**Work required**
Copy each line of the data below with the word "target".

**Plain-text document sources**
▼
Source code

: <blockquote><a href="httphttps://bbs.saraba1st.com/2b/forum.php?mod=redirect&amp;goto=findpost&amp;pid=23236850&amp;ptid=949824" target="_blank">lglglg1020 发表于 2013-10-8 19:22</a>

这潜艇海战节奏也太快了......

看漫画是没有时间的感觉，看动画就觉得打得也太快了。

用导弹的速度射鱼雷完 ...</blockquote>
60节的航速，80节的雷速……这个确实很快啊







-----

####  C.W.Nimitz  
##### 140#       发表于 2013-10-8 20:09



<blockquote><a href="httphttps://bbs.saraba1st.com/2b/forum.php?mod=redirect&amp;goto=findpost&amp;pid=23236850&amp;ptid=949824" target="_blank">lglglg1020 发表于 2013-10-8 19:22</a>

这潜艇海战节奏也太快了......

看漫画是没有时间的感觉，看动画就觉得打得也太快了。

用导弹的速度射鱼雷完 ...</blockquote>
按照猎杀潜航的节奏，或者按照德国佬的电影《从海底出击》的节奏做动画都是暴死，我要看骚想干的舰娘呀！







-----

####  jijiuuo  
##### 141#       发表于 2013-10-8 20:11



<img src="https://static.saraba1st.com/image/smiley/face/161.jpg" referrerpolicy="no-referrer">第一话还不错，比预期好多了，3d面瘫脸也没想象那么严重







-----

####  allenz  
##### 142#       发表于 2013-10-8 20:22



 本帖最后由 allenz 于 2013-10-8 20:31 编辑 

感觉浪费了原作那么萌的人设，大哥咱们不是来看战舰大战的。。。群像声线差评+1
▲
**Answer section**
: <blockquote><a href="httphttps://bbs.saraba1st.com/2b/forum.php?mod=redirect&amp;goto=findpost&amp;pid=23236850&amp;ptid=949824" target="_blank">lglglg1020 发表于 2013-10-8 19:22</a>
<blockquote><a href="httphttps://bbs.saraba1st.com/2b/forum.php?mod=redirect&amp;goto=findpost&amp;pid=23236850&amp;ptid=949824" target="_blank">lglglg1020 发表于 2013-10-8 19:22</a>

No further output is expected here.